# Trig Subsitution problem

1. Mar 5, 2007

### teneleven

1. The problem statement, all variables and given/known data

$$\int\frac{x^3}{\sqrt{x^2 + 9}}$$

2. Relevant equations

$$x = 3\tan{\theta}$$
$$dx=3\sec^2{\theta}$$

3. The attempt at a solution

$$27\int\tan^3{\theta}\sec{\theta}$$
$$27\int\tan{\theta}(\sec^2{\theta} - 1)\sec{\theta}$$
$$27\int(sec^3{\theta} - \sec{\theta})\tan{\theta}$$
$$27[\int\sec^3{\theta}\tan{\theta} - \int\sec{\theta}\tan{\theta}$$
$$27(\frac{1}{3}\sec^3{\theta} - \sec{\theta})$$
$$= 27[\frac{1}{3}(\frac{\sqrt{x^2 + 9}}{3})^3 - \frac{\sqrt{x^2 + 9}}{3}] + C$$

The correct answer is as follows:

$$\frac{1}{3}(x^2 - 18)\sqrt{x^2 + 9}$$

Any ideas?

Last edited: Mar 5, 2007
2. Mar 5, 2007

### neutrino

Both are correct. You just haven't simplified your answer to the form given in the book.

Btw, Welcome to PF! :)

3. Mar 5, 2007

### teneleven

Thanks for the welcoming. Love the forums.

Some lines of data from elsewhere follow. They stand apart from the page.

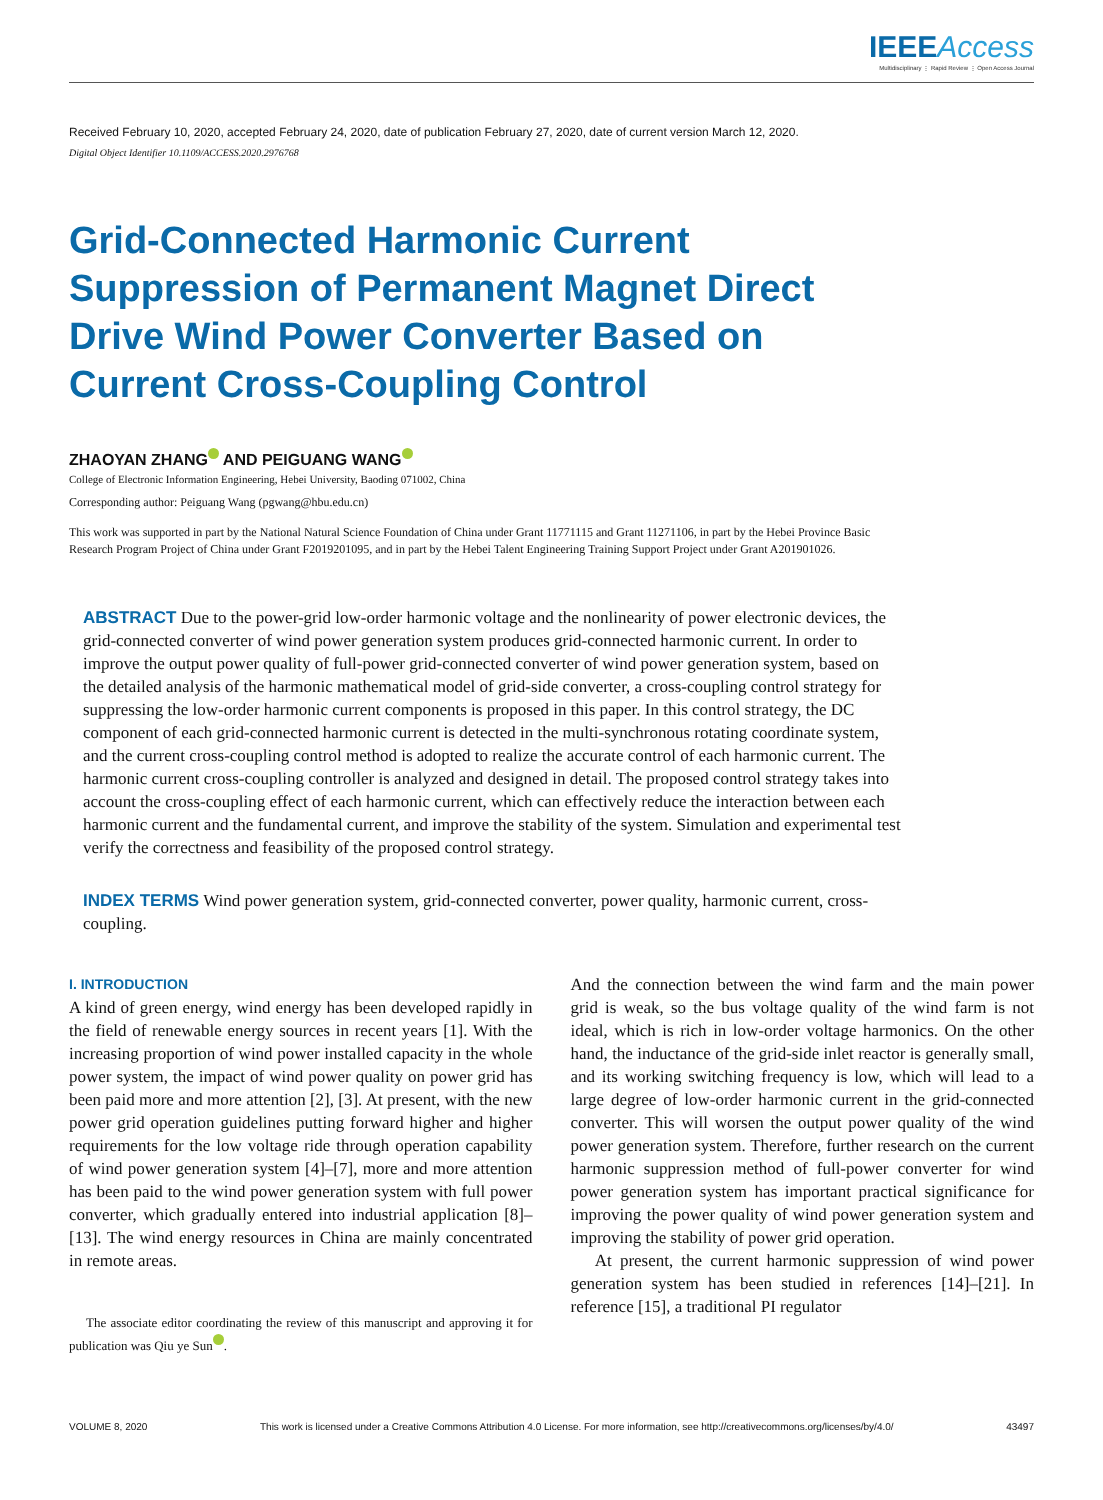IEEE Access
Multidisciplinary ⋮ Rapid Review ⋮ Open Access Journal
Received February 10, 2020, accepted February 24, 2020, date of publication February 27, 2020, date of current version March 12, 2020.
Digital Object Identifier 10.1109/ACCESS.2020.2976768
Grid-Connected Harmonic Current Suppression of Permanent Magnet Direct Drive Wind Power Converter Based on Current Cross-Coupling Control
ZHAOYAN ZHANG AND PEIGUANG WANG
College of Electronic Information Engineering, Hebei University, Baoding 071002, China
Corresponding author: Peiguang Wang (pgwang@hbu.edu.cn)
This work was supported in part by the National Natural Science Foundation of China under Grant 11771115 and Grant 11271106, in part by the Hebei Province Basic Research Program Project of China under Grant F2019201095, and in part by the Hebei Talent Engineering Training Support Project under Grant A201901026.
ABSTRACT Due to the power-grid low-order harmonic voltage and the nonlinearity of power electronic devices, the grid-connected converter of wind power generation system produces grid-connected harmonic current. In order to improve the output power quality of full-power grid-connected converter of wind power generation system, based on the detailed analysis of the harmonic mathematical model of grid-side converter, a cross-coupling control strategy for suppressing the low-order harmonic current components is proposed in this paper. In this control strategy, the DC component of each grid-connected harmonic current is detected in the multi-synchronous rotating coordinate system, and the current cross-coupling control method is adopted to realize the accurate control of each harmonic current. The harmonic current cross-coupling controller is analyzed and designed in detail. The proposed control strategy takes into account the cross-coupling effect of each harmonic current, which can effectively reduce the interaction between each harmonic current and the fundamental current, and improve the stability of the system. Simulation and experimental test verify the correctness and feasibility of the proposed control strategy.
INDEX TERMS Wind power generation system, grid-connected converter, power quality, harmonic current, cross-coupling.
I. INTRODUCTION
A kind of green energy, wind energy has been developed rapidly in the field of renewable energy sources in recent years [1]. With the increasing proportion of wind power installed capacity in the whole power system, the impact of wind power quality on power grid has been paid more and more attention [2], [3]. At present, with the new power grid operation guidelines putting forward higher and higher requirements for the low voltage ride through operation capability of wind power generation system [4]–[7], more and more attention has been paid to the wind power generation system with full power converter, which gradually entered into industrial application [8]–[13]. The wind energy resources in China are mainly concentrated in remote areas.
The associate editor coordinating the review of this manuscript and approving it for publication was Qiu ye Sun .
And the connection between the wind farm and the main power grid is weak, so the bus voltage quality of the wind farm is not ideal, which is rich in low-order voltage harmonics. On the other hand, the inductance of the grid-side inlet reactor is generally small, and its working switching frequency is low, which will lead to a large degree of low-order harmonic current in the grid-connected converter. This will worsen the output power quality of the wind power generation system. Therefore, further research on the current harmonic suppression method of full-power converter for wind power generation system has important practical significance for improving the power quality of wind power generation system and improving the stability of power grid operation.
At present, the current harmonic suppression of wind power generation system has been studied in references [14]–[21]. In reference [15], a traditional PI regulator
VOLUME 8, 2020 This work is licensed under a Creative Commons Attribution 4.0 License. For more information, see http://creativecommons.org/licenses/by/4.0/ 43497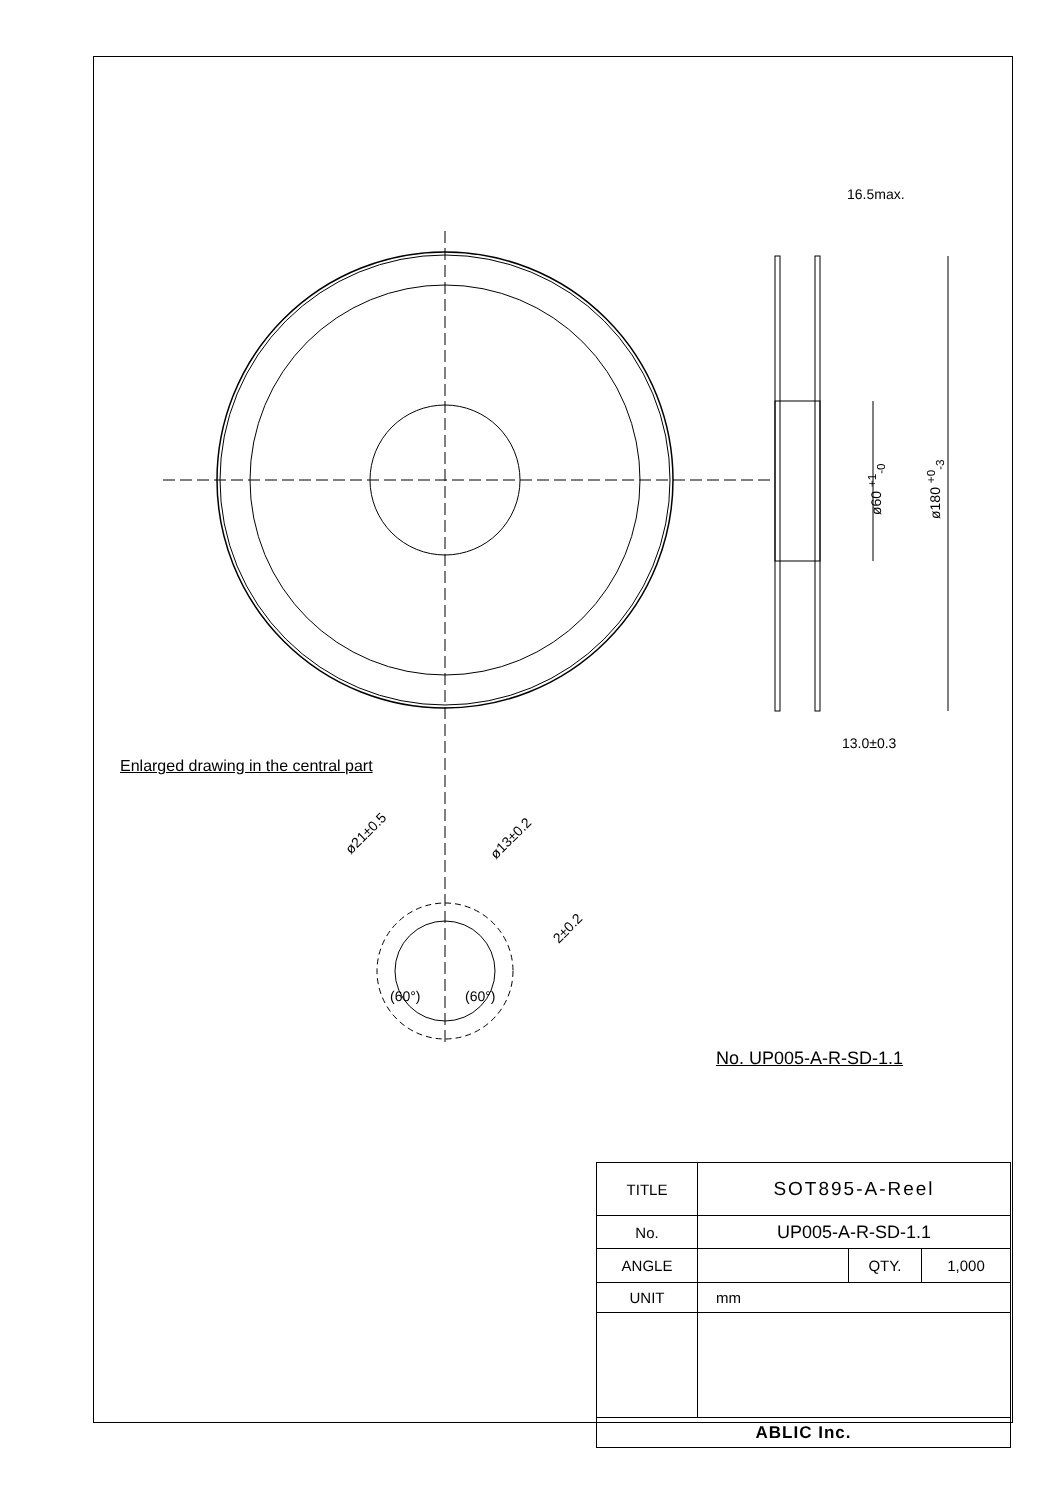16.5max.
ø60 <sup>+1</sup><sub>-0</sub> ø180 <sup>+0</sup><sub>-3</sub>
13.0±0.3
Enlarged drawing in the central part
ø21±0.5 ø13±0.2
2±0.2
(60°) (60°)
No. UP005-A-R-SD-1.1
| TITLE | SOT895-A-Reel | | |
| No. | UP005-A-R-SD-1.1 | | |
| ANGLE | | QTY. | 1,000 |
| UNIT | mm | | |
| ABLIC Inc. | | | |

I'm trying to simplify it but end up with something different. Where does the -18 come from? I've done the following:

$$9(\frac{\sqrt{x^2 + 9}}{3})^3 - \frac{27\sqrt{x^2 + 9}}{3}$$
$$9[\frac{(x^2 + 9)\sqrt{x^2 + 9}}{27}] - 9\sqrt{x^2 + 9}$$
$$\frac{x^2 + 9\sqrt{x^2 + 9}}{3} - 9\sqrt{x^2 + 9}$$
$$\frac{[(x^2 + 9) - 9]\sqrt{x^2 + 9}}{3}$$
$$\frac{x^2\sqrt{x^2 + 9}}{3}$$

Thanks.

Last edited: Mar 5, 2007
4. Mar 6, 2007

### neutrino

$$27\left[\frac{\sqrt{x^2+9}}{3}\frac{(x^2+9)}{27} - \frac{\sqrt{x^2+9}}{3}\right]$$

$$= 27\left[\frac{\sqrt{x^2+9}}{3}\left(\frac{(x^2+9)}{27} - 1\right)\right]$$

Last edited: Mar 6, 2007
5. Mar 6, 2007

### Gib Z

The first bit of tex you typed, you didn't have a dx stuck on the end. Ill sound pedantic, but you really should not forget them.